List of tasks:
- a) Translate this sentence from the luncheon article into Spanish: "The luncheon was started 27 years ago by the American Association of University Women in honor of Resnik, the second American woman in space, who was killed when the Challenger shuttle exploded in 1986."
- b) Extend the luncheon article, picking up right after its last sentence.

Provided text:

== Segment start ==

Twelve 11th-grade girls, one from each of Harford County's high schools, were honored for their achievements in math and science, as well as extracurricular activities, during the annual Dr. Judith Resnik Luncheon Saturday at Harford Community College.
The luncheon was started 27 years ago by the American Association of University Women in honor of Resnik, the second American woman in space, who was killed when the Challenger shuttle exploded in 1986.
Each honoree received an AAUW certificate and certificates from State Sen. Barry Glassman, Harford County's House of Delegates members, Harford County Executive David Craig, the Harford County Council and Harford County Public Schools. The young women were introduced by members of the local AAUW branch.
Sarah Tye, from Aberdeen High School, who has liked math since elementary school and considers pre-calculus her favorite subject. She is passionate about softball and manages the boys' basketball team. Sarah is thinking about pursuing a career in nursing.
Morgan Sulzbach, from the Aberdeen Science/Math Academy, who has already analyzed a DNA sequence of a protein from a plant to try to determine the protein's function. Morgan is also passionate about softball and has been helping with fundraising and awareness efforts for the Cancer LifeNet system at Upper Chesapeake Hospital's Patricia and Scott Kaufman Cancer Center, which will open later this year. Morgan is considering a career where she can help people and the environment.
Marisa Adelman, a biomedical student from Bel Air High School, developed a passion for math when she won a Pi contest in which she recited 370 digits of Pi. Marisa is also talented as an artist and had two artworks displayed. She is also recognized as a leader who can comprehend complex subjects and then share her knowledge with her peers.
Leah Valdes, from C. Milton Wright High School, will be a summer intern at the Edgewood Chemical Biological Center and has already taken four college-level classes at Harford Community College. Leah likes to run cross-country and do track events, and is also the principal cellist with the Harford Youth Orchestra, as well as a participant in the All County Strings and Susquehanna Symphony Orchestra. She would like to pursue a career in architecture.
Monica Attia, from Edgewood High School, wants to go to medical school to study neuroscience. Her mission work, especially in New Orleans and Toronto, has provided her with some of her most difficult yet rewarding times. Monica hopes to continue to nurture her humanitarian efforts with mission work in Tanzania.
Casey Baker, from Fallston High School, considers chemistry her favorite subject, perhaps because her mentor, Miss White, is her Advanced Placement Chemistry teacher and her parents have jobs in the chemistry world. Next year, Casey will serve as a Master Tutor in one of Miss White's chemistry classes. Casey wants to study biomedical engineering with the goal of working with prosthetics. She is also passionate about lacrosse and plays varsity for Fallston during the school year and NEMS lacrosse during the summer.
Trinity Sprague, from Harford Technical High School, is specializing in animal science and is the vice president of Future Farmers of America. Her aspiration is to become a physical therapist so she can help others. Trinity received the Girl Scouts' bronze and silver awards, participates in many sports and also enjoys performing in musicals.
Lynsey Blackburn, from Havre de Grace High School, likes science and math because of their analytical nature, and wants to get a Ph.D. in physical therapy or have some other health related, science-based career. She also recently participated in an after-school Mock Trial Team competition and cares about helping others and the environment. Lynsey works at a summer camp where she helps kids learn crafts and teaches them about the environment.

== Segment end ==

[Images with pose keypoints]
== Segment start ==

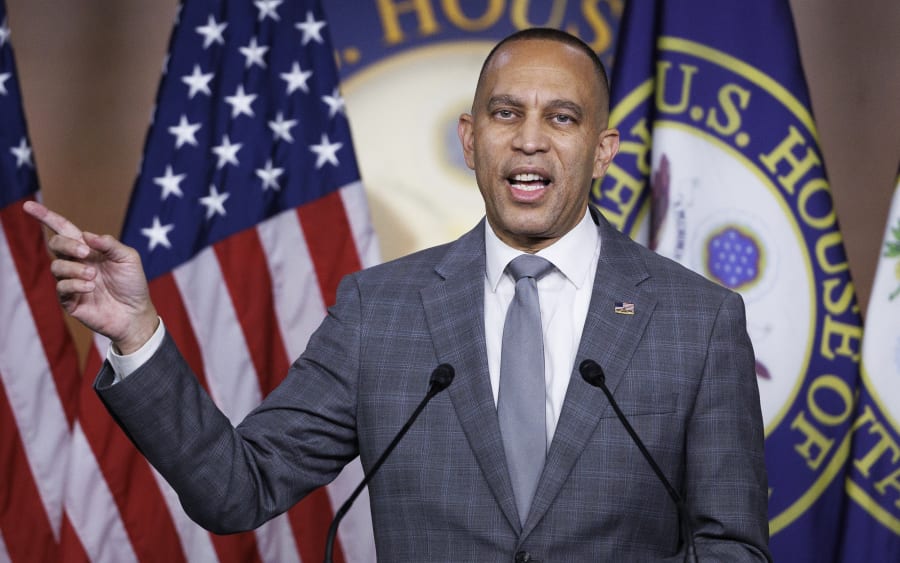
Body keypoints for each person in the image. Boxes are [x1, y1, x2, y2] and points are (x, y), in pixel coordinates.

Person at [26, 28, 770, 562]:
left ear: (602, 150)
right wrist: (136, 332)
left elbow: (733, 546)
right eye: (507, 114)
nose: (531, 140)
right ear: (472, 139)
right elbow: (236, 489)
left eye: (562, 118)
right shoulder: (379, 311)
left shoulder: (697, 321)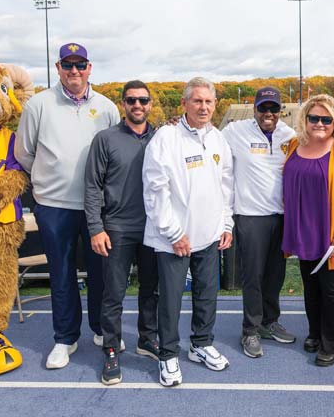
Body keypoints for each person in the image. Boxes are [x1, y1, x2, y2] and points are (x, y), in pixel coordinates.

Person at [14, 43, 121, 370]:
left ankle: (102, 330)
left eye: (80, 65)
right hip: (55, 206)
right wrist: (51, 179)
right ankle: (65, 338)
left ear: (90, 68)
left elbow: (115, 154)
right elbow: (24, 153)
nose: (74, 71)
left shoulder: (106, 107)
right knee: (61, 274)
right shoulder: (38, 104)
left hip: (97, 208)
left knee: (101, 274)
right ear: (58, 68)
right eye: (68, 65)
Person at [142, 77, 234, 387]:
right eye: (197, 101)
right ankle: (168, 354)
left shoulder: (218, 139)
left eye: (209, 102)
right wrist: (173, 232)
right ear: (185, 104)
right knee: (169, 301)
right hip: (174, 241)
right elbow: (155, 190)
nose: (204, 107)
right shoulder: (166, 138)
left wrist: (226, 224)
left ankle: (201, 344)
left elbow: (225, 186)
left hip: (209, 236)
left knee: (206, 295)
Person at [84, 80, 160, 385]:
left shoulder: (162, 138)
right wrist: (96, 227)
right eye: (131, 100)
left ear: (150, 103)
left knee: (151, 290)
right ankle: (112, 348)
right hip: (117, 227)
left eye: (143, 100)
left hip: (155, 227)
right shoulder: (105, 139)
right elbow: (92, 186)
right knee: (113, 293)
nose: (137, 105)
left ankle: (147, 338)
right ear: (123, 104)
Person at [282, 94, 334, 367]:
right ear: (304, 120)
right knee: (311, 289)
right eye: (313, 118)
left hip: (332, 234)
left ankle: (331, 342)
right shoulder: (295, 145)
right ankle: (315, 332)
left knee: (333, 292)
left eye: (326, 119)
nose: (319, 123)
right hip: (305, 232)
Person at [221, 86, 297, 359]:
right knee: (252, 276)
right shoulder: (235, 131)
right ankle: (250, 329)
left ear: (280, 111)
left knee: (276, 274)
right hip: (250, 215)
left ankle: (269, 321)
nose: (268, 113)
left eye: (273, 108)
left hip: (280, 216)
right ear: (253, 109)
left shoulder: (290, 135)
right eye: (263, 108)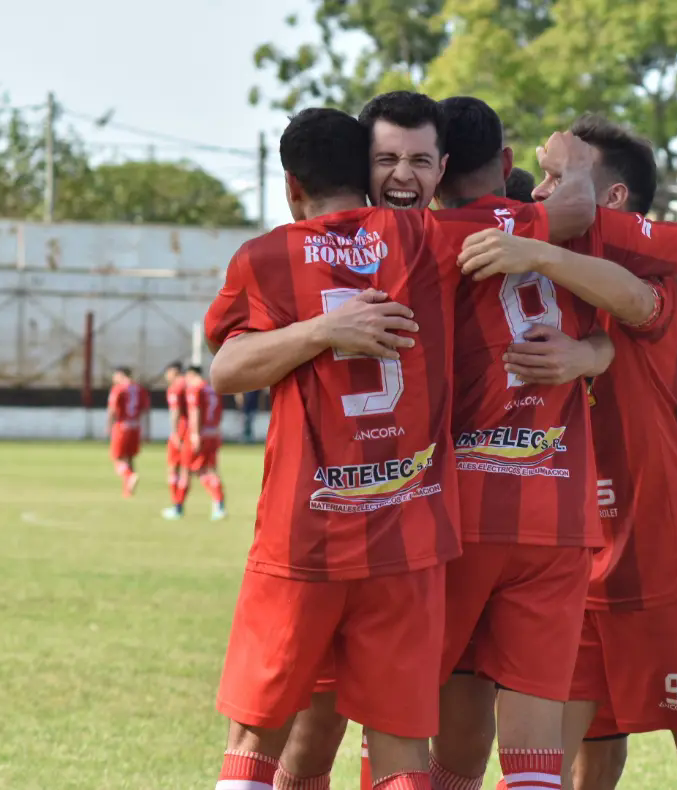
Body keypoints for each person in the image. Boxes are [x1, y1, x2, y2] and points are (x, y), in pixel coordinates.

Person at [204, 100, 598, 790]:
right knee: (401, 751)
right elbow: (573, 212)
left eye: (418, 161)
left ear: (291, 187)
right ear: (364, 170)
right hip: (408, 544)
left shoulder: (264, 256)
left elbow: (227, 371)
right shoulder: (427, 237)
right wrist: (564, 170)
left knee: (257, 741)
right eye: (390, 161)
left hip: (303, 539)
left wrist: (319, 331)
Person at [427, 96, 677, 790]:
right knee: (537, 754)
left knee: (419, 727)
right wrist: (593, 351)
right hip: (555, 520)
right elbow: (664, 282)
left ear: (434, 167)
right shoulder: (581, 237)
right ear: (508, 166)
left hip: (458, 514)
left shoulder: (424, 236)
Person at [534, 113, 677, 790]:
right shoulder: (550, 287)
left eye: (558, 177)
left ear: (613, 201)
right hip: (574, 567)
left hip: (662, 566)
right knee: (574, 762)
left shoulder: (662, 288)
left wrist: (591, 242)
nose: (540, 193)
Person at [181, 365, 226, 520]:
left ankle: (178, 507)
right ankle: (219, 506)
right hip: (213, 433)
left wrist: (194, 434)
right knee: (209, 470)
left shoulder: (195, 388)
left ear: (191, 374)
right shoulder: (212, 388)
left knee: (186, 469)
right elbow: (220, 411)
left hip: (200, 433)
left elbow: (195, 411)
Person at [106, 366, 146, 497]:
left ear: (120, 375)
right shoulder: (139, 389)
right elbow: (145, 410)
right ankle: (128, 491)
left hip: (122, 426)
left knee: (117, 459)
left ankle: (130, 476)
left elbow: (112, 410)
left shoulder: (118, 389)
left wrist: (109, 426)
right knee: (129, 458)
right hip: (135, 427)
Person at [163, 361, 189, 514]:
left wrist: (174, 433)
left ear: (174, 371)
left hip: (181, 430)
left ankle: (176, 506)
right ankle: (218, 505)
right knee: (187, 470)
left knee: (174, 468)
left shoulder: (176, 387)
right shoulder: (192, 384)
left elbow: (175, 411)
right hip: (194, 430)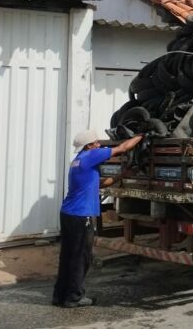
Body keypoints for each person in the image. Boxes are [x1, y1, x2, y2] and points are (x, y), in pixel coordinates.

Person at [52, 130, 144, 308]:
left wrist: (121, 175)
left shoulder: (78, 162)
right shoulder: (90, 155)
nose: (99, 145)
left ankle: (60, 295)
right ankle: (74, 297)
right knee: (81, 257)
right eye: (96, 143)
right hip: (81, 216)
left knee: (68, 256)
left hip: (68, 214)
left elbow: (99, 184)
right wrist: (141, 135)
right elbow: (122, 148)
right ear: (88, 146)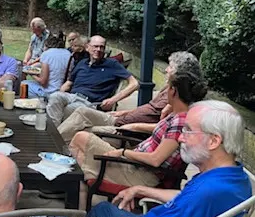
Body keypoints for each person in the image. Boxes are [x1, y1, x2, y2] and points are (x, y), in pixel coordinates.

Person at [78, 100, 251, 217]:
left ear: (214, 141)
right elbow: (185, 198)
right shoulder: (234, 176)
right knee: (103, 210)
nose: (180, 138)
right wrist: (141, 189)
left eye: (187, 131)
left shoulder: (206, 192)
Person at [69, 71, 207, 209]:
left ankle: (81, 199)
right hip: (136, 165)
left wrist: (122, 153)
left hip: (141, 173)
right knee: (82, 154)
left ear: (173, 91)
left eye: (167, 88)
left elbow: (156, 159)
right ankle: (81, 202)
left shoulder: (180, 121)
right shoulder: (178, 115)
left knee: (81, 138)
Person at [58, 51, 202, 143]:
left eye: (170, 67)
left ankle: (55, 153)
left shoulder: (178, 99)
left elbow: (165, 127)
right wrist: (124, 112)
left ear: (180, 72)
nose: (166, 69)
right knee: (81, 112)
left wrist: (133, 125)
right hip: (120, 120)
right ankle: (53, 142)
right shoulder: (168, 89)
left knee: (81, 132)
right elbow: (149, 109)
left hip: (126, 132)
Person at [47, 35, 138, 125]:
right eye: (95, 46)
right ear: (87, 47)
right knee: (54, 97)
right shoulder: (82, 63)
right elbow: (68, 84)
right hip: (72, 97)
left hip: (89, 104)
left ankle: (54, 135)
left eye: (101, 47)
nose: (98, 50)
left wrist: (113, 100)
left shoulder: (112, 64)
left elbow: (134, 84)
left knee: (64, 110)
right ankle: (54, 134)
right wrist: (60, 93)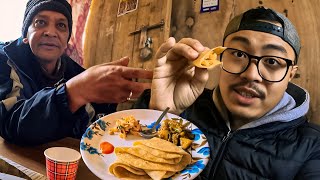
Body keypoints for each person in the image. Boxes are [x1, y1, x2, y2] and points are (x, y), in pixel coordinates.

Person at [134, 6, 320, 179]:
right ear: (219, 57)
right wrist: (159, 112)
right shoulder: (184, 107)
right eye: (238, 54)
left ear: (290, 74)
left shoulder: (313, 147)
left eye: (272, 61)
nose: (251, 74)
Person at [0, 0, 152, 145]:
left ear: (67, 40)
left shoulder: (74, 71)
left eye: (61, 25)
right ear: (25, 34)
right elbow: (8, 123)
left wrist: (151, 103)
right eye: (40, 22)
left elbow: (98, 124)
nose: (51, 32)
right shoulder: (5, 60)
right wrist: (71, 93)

== Segment end ==

Answers to the problems:
- a) El almuerzo fue creado hace 27 años por la American Association of University Women en honor a Resnik, la segunda mujer estadounidense en el espacio, que murió cuando el transbordador Challenger explotó en 1986.

- b)
Genevie Mayo Johnson, from Joppatowne High School, wants to be a registered nurse after college. She spends most of her time studying but also plays volleyball and tennis for her school. This summer, she will be volunteering in a hospital.
Ellen Shephard, from North Harford High School, loves science and is passionate about anatomy as well as running. She sees a correlation between her science-based courses and the mechanics of running. Ellen was selected to attend the UMBC Bitz and Bites Conference, and she would like to become either a physician's assistant or a pharmacist.
Casey Sumlin, from Patterson Mill High School, is passionate about the sciences and music. She has tutored a third grader in reading and math and she is also a member of her school's marching band and color guard. Casey is also the incoming president of her School Key Club, a Kiwanis service-based organization. Her goal in life is to make a difference, first shown when, as a seventh-grader, she said her goal was to eliminate juvenile diabetes. She still anticipates making a breakthrough discovery, perhaps in biochemistry, molecular biology or genetics.
Lindsay Marie Kraus, from the John Carroll School, is interested in the animal kingdom and volunteered for two years at the National Aquarium in Baltimore. She also interned at the Baltimore Zoo. These activities gave her the chance to feed an octopus and to pet a rhinoceros. She is considering a career in veterinary medicine, or perhaps pre-med.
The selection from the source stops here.